Заботливый и ответственный. Помнит обо всём. Беспокоится. Так приятно принимать его щедрость. Непривычно. И… я не жду другого. Это естественно для него. Он такой и есть. Странно, что молва говорит об Андрее худо. Может, дело в его хмурой замкнутости, необщительности.
Да, он не душа общества, не улыбчивый рубаха-парень. Но то, что он Синяя Борода я не верю. Не такой — сердце чувствует. Или хочет обманываться? Я пока не знаю.
Мне хочется отдаться в плен своему доверчивому сердцу. Ведь я всегда неплохо разбиралась в людях, хоть и сталкивалась с ними не так часто. Но, наверное, именно одиночество сделало восприятие острее, когда интуиция и внимательность сразу же выпячивают углы и особенности характеров.
Я принимаю душ. Долго стою под тёплой водой, смывая с себя… его запах? Греховность падения? Новые ощущения, которыми полно моё нетренированное нежное тело?
Плевать на всё. И на саднящую боль в груди — тоже. Я больше не пустышка. Я стала женщиной. Я познала, каково это — быть пусть не любимой, но желанной.
Выбор… Его не было. Никто, кроме него. Только он. А иначе я бы не решилась. Не смогла. Побоялась бы.
Я меняю простыни. На них — пятна крови. Это всё, что осталось от моей невинности. Двадцать шесть лет я спала, ждала своего принца. И вот он пришёл и разбудил меня поцелуем. И не только.

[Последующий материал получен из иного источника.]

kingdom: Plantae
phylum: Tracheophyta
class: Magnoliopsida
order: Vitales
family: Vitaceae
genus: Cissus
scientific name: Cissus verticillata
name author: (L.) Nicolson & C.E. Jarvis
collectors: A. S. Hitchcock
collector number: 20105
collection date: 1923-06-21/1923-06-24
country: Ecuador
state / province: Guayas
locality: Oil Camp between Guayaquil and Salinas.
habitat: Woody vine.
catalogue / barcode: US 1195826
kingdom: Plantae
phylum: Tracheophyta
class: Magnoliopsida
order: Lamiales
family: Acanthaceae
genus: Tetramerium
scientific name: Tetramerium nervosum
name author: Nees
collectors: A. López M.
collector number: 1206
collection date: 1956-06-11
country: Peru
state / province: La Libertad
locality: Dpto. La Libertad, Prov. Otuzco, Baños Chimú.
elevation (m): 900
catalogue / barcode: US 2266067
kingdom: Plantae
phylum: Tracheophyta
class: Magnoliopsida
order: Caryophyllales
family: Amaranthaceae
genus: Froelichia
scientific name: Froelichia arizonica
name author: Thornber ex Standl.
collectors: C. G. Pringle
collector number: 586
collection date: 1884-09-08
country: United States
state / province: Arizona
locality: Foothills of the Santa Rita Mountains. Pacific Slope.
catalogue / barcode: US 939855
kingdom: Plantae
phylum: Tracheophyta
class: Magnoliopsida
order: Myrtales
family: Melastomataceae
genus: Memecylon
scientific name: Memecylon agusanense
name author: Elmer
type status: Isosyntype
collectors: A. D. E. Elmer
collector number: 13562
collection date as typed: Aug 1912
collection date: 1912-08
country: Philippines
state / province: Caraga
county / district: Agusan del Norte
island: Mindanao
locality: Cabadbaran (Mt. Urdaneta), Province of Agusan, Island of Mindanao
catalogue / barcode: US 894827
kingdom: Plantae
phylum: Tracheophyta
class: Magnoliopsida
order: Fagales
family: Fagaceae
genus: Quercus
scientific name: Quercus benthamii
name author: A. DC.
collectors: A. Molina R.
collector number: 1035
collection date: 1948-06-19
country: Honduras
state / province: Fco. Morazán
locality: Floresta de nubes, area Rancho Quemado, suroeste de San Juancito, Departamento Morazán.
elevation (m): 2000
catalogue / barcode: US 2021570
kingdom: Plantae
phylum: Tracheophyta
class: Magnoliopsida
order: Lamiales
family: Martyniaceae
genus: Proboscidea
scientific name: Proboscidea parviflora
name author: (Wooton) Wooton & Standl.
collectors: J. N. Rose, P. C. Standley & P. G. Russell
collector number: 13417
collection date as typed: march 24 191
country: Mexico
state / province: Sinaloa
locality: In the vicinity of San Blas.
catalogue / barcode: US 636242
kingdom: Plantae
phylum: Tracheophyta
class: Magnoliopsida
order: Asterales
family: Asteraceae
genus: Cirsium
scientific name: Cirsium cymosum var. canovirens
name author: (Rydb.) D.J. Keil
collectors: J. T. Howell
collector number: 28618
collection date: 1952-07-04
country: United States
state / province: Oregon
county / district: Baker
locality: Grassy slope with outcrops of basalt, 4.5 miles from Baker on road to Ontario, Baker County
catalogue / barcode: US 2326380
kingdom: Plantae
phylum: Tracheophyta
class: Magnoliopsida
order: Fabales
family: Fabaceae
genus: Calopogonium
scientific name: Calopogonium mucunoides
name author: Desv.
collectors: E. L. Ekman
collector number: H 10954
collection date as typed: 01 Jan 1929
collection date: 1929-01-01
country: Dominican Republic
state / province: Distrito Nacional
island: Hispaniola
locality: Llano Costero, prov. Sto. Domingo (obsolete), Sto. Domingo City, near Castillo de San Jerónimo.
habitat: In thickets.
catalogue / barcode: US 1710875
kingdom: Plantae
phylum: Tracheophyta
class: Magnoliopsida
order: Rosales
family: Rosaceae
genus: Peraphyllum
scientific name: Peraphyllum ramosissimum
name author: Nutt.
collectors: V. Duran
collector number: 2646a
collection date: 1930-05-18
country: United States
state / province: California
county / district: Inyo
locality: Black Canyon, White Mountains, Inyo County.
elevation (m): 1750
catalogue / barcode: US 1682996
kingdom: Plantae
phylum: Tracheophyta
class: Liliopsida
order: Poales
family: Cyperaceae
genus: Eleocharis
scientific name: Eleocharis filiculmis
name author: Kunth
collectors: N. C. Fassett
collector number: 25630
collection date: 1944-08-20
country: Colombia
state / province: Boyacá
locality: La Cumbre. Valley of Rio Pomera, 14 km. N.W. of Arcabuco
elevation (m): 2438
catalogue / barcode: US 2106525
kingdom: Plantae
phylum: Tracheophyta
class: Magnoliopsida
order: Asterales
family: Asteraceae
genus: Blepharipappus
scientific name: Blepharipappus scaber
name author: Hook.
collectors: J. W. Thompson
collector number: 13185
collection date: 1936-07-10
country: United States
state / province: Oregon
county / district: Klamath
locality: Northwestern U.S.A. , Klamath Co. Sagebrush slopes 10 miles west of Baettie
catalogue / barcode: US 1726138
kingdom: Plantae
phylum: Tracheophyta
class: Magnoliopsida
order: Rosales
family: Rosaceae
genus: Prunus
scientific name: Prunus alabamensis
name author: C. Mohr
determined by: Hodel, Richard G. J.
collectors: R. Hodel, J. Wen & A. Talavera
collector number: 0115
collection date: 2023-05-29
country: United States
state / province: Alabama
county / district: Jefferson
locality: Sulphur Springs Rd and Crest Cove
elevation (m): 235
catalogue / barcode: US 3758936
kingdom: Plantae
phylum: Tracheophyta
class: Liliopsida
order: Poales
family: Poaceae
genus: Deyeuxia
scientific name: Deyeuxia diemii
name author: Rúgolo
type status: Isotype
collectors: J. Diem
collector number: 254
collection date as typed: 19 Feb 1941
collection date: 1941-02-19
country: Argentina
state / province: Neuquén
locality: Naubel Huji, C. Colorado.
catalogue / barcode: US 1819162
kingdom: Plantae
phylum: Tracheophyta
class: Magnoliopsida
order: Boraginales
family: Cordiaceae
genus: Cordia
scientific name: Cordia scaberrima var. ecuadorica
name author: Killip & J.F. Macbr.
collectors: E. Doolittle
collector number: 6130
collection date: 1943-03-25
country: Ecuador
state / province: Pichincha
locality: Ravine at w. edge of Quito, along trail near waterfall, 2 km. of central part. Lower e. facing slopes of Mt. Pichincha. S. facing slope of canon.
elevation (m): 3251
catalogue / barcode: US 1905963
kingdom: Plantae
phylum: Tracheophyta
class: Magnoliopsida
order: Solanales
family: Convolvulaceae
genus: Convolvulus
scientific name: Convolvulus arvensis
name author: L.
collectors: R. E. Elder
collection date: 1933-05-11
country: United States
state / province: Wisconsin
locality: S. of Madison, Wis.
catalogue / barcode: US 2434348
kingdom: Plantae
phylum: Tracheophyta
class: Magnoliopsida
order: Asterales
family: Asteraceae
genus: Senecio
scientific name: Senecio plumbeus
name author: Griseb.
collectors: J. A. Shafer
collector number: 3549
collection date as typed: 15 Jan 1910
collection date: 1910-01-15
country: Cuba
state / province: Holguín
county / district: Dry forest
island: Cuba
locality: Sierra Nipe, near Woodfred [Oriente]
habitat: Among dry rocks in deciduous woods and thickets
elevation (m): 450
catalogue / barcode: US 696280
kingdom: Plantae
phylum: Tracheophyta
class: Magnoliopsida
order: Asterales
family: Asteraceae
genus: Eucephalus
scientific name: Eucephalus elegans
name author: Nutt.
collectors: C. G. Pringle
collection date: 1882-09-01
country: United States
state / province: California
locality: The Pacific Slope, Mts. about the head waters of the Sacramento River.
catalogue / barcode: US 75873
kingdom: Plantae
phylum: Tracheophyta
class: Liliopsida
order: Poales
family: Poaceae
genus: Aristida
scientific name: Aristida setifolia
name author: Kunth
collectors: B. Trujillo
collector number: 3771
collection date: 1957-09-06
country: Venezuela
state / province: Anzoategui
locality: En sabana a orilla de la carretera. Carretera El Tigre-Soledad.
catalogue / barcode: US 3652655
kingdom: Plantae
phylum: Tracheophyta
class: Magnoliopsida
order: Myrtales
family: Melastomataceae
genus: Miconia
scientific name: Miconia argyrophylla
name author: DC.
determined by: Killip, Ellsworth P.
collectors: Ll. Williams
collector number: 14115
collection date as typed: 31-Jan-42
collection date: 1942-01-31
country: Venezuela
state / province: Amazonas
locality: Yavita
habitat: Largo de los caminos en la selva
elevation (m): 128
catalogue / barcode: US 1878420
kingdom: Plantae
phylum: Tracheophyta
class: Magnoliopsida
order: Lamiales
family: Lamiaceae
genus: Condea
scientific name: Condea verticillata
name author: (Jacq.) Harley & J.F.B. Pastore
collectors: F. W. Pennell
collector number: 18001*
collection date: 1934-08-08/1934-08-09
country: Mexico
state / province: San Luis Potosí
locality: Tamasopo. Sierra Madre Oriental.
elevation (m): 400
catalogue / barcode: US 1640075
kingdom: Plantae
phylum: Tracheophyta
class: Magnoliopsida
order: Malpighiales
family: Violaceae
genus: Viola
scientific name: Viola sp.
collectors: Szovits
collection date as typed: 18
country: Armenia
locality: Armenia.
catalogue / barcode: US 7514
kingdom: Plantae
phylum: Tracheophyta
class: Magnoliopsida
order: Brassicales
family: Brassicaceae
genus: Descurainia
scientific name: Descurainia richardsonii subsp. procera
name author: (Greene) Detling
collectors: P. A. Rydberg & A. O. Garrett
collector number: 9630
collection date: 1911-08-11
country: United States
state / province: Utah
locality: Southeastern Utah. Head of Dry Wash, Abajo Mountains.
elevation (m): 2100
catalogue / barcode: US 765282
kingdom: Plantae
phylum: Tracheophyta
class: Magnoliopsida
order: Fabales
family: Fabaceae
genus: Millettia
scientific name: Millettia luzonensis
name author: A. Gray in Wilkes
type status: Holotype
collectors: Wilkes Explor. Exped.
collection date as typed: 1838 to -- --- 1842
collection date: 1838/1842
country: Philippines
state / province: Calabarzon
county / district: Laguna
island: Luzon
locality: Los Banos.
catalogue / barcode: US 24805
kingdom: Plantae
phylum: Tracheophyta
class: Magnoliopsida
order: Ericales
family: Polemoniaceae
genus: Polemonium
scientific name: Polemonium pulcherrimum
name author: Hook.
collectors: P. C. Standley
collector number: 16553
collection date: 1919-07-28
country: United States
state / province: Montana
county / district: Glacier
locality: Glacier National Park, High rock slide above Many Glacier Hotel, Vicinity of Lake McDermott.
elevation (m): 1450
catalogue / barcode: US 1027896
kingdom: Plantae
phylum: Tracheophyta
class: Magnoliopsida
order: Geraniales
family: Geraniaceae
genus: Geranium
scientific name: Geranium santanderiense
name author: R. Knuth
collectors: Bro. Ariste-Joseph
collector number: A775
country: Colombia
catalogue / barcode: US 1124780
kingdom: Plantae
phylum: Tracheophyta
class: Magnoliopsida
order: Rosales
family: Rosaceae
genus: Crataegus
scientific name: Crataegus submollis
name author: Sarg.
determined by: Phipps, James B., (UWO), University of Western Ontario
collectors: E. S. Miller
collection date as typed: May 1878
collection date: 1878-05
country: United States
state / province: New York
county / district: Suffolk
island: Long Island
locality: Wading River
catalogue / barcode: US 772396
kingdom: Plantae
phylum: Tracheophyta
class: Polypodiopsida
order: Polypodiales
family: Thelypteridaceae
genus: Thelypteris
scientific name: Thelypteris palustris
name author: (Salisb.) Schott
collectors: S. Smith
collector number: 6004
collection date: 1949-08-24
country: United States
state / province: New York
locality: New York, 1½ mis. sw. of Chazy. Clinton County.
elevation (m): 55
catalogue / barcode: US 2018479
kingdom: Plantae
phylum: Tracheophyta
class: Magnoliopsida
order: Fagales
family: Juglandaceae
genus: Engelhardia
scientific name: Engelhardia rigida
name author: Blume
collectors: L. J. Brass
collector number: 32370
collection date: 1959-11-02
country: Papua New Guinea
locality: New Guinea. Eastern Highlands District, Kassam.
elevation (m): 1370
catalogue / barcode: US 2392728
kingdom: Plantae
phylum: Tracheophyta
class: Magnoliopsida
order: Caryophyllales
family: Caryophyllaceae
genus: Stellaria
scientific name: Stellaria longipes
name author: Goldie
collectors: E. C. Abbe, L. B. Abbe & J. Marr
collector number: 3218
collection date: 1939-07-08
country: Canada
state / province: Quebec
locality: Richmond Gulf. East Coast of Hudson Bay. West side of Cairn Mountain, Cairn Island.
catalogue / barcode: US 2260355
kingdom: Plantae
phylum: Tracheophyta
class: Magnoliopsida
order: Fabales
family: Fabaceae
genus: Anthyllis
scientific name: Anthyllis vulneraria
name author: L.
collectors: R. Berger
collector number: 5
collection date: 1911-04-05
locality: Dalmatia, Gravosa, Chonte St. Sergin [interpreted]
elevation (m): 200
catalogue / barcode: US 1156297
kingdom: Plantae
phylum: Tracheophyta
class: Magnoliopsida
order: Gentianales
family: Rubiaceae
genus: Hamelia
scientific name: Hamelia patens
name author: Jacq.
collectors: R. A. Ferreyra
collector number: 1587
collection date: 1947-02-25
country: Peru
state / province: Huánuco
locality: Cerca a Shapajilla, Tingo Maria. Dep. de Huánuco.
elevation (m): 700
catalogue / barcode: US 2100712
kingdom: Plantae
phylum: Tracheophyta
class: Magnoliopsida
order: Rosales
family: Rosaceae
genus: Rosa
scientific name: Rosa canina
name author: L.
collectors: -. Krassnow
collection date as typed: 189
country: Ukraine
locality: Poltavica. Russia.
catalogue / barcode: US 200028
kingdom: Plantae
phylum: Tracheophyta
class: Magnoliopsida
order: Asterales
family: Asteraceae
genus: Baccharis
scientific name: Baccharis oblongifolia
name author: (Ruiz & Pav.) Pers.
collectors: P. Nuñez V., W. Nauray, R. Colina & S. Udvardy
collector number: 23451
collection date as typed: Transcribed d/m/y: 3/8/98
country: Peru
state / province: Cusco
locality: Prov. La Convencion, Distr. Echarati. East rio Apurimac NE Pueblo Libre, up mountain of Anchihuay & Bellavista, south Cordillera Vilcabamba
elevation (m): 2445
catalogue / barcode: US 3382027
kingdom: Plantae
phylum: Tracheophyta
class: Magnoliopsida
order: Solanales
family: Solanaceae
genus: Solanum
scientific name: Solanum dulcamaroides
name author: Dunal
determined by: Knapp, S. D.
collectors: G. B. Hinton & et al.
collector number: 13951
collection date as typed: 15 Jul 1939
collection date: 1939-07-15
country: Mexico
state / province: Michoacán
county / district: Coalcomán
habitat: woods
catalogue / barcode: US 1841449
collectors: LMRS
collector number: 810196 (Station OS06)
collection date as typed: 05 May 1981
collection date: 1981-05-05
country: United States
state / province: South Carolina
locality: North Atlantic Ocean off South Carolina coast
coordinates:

Не улетай, мой Ворон. Побудь со мной, пока возможно. Потому что без тебя нет счастья, которое я сейчас ощущаю.
Я засыпаю с улыбкой. Я засыпаю с надеждой. На что? А не важно. Главное — она у меня есть.
Андрей Любимов
Несколько часов сна. Привычный ранний подъём. На автомате прохожусь по дому, заглядываю в комнаты детей. Катюшка спит, раскинув руки и ноги. Илья — отвернувшись к стене. Касаюсь рукой его вихрастой макушки. Для меня важен вот этот контакт. Пока сын спит, нет между нами разногласий. И я не перестану ломать голову над тем, что же нас разлучило, развело по разные стороны баррикад.